» Texto de leitura:

####################

Mundial-2026: Companhias aéreas impõem restrições aos países afetados pelo ébola

Vista aérea do relvado do Tijuana
Vista aérea do relvado do TijuanaREUTERS/Jorge Duenes

Três companhias aéreas mexicanas anunciaram algumas restrições, já em vigor desde esta sexta-feira, nos seus voos para passageiros provenientes de países africanos afetados pelo ébola.

Esta medida insere-se num conjunto de ações preventivas coordenadas entre México, Estados Unidos e Canadá, a menos de duas semanas do início do Mundial-2026, que será coorganizado pelos três países.

"Fica restringida a entrada no México por via aérea de viajantes que tenham permanecido no Uganda, República Democrática do Congo ou Sudão do Sul nos últimos 21 dias", informou nas suas redes a Aeroméxico, a maior companhia do país.

A companhia low cost Viva, por sua vez, detalhou num comunicado que esta disposição foi "emitida pelas autoridades sanitárias e migratórias do Governo do México".

####################

» Conjunto de linhas:
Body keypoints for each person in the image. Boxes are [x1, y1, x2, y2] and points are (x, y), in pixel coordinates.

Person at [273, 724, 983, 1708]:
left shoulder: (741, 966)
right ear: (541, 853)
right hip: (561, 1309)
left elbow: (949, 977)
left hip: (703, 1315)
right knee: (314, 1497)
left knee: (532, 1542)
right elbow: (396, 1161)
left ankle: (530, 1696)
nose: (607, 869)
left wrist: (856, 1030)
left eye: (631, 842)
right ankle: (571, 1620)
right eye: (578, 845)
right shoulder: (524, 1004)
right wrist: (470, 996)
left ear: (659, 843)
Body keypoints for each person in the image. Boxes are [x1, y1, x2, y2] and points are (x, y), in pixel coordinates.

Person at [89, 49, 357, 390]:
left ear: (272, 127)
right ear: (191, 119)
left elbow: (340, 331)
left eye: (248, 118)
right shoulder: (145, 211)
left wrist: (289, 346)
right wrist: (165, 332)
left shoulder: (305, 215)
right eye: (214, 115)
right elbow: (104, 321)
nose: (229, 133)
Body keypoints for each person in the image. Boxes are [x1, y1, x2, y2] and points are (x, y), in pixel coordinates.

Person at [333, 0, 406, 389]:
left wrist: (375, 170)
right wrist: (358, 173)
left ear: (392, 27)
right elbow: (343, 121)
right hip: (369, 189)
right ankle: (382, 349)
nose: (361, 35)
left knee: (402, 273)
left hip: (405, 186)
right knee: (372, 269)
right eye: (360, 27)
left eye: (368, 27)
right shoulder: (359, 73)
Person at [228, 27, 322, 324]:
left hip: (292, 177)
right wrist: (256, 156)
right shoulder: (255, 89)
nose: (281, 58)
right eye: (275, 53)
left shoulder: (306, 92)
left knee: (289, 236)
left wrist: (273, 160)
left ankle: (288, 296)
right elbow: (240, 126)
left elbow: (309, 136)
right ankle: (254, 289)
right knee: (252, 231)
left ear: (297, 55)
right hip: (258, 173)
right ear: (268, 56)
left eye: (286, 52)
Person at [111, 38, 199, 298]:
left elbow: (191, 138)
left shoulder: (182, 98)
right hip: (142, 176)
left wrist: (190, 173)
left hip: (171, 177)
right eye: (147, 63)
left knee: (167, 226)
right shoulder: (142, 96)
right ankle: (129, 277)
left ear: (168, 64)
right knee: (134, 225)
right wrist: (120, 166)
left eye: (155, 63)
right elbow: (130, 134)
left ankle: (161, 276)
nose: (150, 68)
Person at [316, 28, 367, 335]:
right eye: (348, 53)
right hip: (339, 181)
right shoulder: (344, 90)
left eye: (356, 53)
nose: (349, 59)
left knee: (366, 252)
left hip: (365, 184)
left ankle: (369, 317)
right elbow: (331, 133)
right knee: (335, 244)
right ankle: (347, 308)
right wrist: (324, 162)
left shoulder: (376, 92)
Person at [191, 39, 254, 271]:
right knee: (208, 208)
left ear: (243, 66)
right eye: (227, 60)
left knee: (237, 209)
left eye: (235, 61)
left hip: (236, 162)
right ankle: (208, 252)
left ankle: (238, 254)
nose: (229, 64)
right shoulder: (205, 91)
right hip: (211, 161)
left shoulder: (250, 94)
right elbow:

####################

» Enunciado da tarefa: Edite o trecho da notícia sobre o ébola e o Mundial-2026 entre "Três companhias aéreas" e "afetados pelo ébola.", inclusive, trocando "sexta-feira" por "quinta-feira".

» Resposta:
Três companhias aéreas mexicanas anunciaram algumas restrições, já em vigor desde esta quinta-feira, nos seus voos para passageiros provenientes de países africanos afetados pelo ébola.